Maternal cells contain antigens that are not known to the newborn baby’s immune system. With a lack of regulation, the immune system would strongly fight them. Consequently, if the number of regulatory T cells is higher in the organism, it allows for better tolerance of the maternal cells.


This research examined the number of cells in the immune system of neonates.
This experiment does not provide direct information on whether these differences affect the infants’ state of health, their diseases and the future condition of their immune systems. In the future, scholars are planning to follow the long-term development of the babies participating in the present survey. This was the reason why the second blood sample was taken at the very early age of three weeks. In England, neonates do not get mandatory vaccines before this age (BCG vaccination is not compulsory there either). Therefore, there are few things which might affect the immune systems of babies before this age besides breast milk.

However, other epidemiological studies have proved that typical changes occur in the regulatory T cells in allergic patients or in those with autoimmune diseases and those suffering from infections. The present study does not shed light on whether this early difference in the number of regulatory T cells in three-week-old neonates indicates a persisting difference, or if the number of these cells becomes similar in a short time in breastfed and formula-fed infants. The researcher thinks that the difference probably balances out to a certain extent later, but

the early impacts might still play a crucial role in long-term immune development.

What do these results mean for formula-fed babies? Can it be declared that this phenomenon proves a hindrance for formula-fed babies?

“Scientific results prove that breast milk is more beneficial for the neonate than formula milk in all respects.

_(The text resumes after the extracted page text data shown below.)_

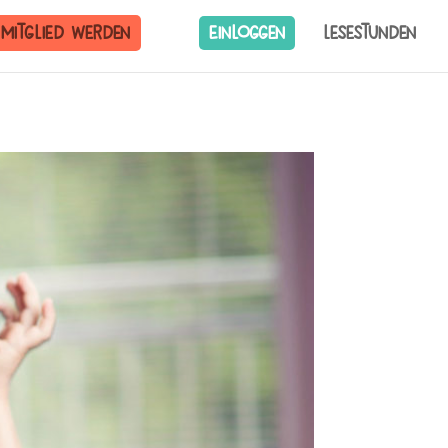
Mitglied werden
Einloggen
Lesestunden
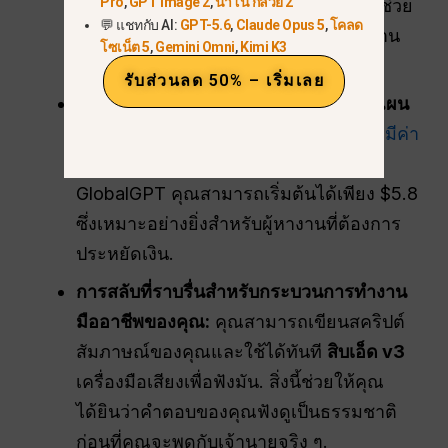
Pro
,
GPT Image 2
,
นาโน กล้วย 2
Gemini 3 Pro
ทั้งหมดในบัญชีเดียว. ซึ่งช่วย
💬 แชทกับ AI:
GPT-5.6
,
Claude Opus 5
,
โคลด
ประหยัดเวลาของคุณและทำให้การทำงาน
โซเน็ต 5
,
Gemini Omni
,
Kimi K3
ของคุณเป็นระเบียบ.
รับส่วนลด 50% – เริ่มเลย
ประหยัดค่าใช้จ่ายอย่างมีนัยสำคัญด้วยแผน
พื้นฐาน $5.8:
เว็บไซต์ AI แบบรายบุคคลมีค่า
ใช้จ่าย $20 หรือมากกว่าทุกเดือน
. บน
GlobalGPT คุณสามารถเริ่มต้นได้เพียง $5.8
ซึ่งเหมาะอย่างยิ่งสำหรับผู้หางานที่ต้องการ
ประหยัดเงิน.
การสลับที่ราบรื่นสำหรับกระบวนการทำงาน
มืออาชีพของคุณ:
คุณสามารถเขียนสคริปต์
สัมภาษณ์ของคุณและใช้ได้ทันที
สิบเอ็ด v3
เครื่องมือเสียงเพื่อฟังมัน. สิ่งนี้ช่วยให้คุณ
ได้ยินว่าคำตอบของคุณฟังดูเป็นธรรมชาติ
ก่อนที่คุณจะพูดกับเจ้านายจริง ๆ.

However, it is not at all rare that a mother can produce little or no milk at all. Therefore, I do not think that formula milk should be excluded from baby care. In particular, special, medicinal formula milk plays an important role. The composition of breast milk is so complex that we still do not understand the full function of each of its components. As a consequence, it is impossible for formula-producing factories to totally copy the composition of breast milk. Mother’s milk contains several cells, including maternal cells and harmless organisms like bacteria as well. All these components might contribute to the healthy development of the infant.”